━━━ Source data ━━━

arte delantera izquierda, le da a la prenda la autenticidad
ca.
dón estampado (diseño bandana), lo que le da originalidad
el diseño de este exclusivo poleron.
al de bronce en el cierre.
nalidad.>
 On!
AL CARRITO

━━━
━━━ Source data ━━━

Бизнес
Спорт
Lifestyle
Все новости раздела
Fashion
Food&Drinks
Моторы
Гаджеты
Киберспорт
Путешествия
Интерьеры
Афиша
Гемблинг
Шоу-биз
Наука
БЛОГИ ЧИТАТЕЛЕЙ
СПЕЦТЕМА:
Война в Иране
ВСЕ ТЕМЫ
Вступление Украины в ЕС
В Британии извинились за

━━━

**Directions for this task**: How many of the lines above include "diseño"? Only the number should be given.

**Task output**: 2